Each concurrent task on a worker needs up to 3 simultaneous Redis connections (heartbeat, inflight tracking, idempotency). The formula:

RELIER_REDIS_MAX_CONNECTIONS ≥ RELIER_CELERY_WORKER_CONCURRENCY × 3

With 8 concurrent tasks per worker, set RELIER_REDIS_MAX_CONNECTIONS=30 (a little headroom above 24).

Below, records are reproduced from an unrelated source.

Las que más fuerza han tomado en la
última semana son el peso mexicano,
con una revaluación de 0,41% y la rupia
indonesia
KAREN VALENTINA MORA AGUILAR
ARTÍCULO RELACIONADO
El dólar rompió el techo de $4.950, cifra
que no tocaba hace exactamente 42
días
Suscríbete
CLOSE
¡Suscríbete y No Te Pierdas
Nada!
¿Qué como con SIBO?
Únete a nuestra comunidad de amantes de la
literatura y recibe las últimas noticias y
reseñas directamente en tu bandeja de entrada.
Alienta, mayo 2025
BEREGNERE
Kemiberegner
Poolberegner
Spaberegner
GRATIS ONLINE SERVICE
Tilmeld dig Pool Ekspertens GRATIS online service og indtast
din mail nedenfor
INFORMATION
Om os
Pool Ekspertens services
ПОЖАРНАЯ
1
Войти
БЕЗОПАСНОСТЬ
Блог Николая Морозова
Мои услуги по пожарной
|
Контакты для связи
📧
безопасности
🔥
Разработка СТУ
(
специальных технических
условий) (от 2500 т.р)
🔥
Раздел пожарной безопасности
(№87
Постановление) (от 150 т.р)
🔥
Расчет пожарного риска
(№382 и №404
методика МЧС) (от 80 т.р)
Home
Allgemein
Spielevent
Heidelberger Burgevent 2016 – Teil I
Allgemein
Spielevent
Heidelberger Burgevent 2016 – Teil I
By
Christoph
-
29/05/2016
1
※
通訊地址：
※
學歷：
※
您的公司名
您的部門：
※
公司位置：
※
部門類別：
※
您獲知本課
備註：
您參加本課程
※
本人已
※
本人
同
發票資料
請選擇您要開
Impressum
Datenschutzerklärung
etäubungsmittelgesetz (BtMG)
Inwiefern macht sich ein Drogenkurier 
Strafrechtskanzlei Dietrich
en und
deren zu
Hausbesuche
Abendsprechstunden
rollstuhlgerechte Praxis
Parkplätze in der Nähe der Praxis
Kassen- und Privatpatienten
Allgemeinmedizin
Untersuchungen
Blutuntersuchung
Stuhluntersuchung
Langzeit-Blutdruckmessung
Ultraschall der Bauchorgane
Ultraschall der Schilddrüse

rl config validate checks this and warns if undersized.

Sizing worker fleet

A worker process is one OS process plus the memory your task code needs. Reasonable starting points:

Instance size	Workers	Concurrency	Max connections / worker
1 CPU / 1 GB	1	4	15
2 CPU / 2 GB	2	8	30
4 CPU / 4 GB	4	8	30
8 CPU / 8 GB	8	8	30

Profile your task memory and adjust --concurrency accordingly.

Admission control sizing

RELIER_ADMISSION_LIMIT / RELIER_ADMISSION_WINDOW = sustained tasks/second

Default: 5000 tasks per 10-second window = 500 tasks/second sustained, with burst headroom up to 5000 in any 10 s. Raise RELIER_ADMISSION_LIMIT in step with worker capacity.

---

Secrets management

Never commit RELIER_REDIS_PASSWORD, RELIER_REDIS_SENTINEL_PASSWORD, or RELIER_SECRET_KEY:

Platform	Approach
Docker Compose	.env excluded from git, or Docker secrets
Kubernetes	kubectl create secret generic relier-secrets --from-literal=...
AWS ECS	Secrets Manager + secrets: in task definition
GCP Cloud Run	Secret Manager + --set-secrets
Fly.io	fly secrets set KEY=value

---

Health checks

rl doctor

Pings Redis and exits 1 on failure. Wire it into your orchestrator:

# Kubernetes liveness
livenessProbe:
  exec: { command: ["rl", "doctor"] }
  initialDelaySeconds: 15
  periodSeconds: 30
  failureThreshold: 3

rl config validate is the corresponding readiness check, it asserts Redis policy and environment variables before declaring the worker ready to serve.

---

Observability stack (bundled)

Both docker-compose.yml and docker-compose.prod.yml include the OTel collector, Prometheus, and Grafana out of the box. When you bring the cluster up, Grafana is reachable at http://localhost:3000:

• dev: anonymous viewer enabled (GF_AUTH_ANONYMOUS_ENABLED=true)
• prod: anonymous disabled, admin password from GRAFANA_ADMIN_PASSWORD

If you don't want the observability stack, set RELIER_OTEL_ENABLED=false and remove the otel-collector / prometheus / grafana services from your compose file. The worker and resurrector do not require them.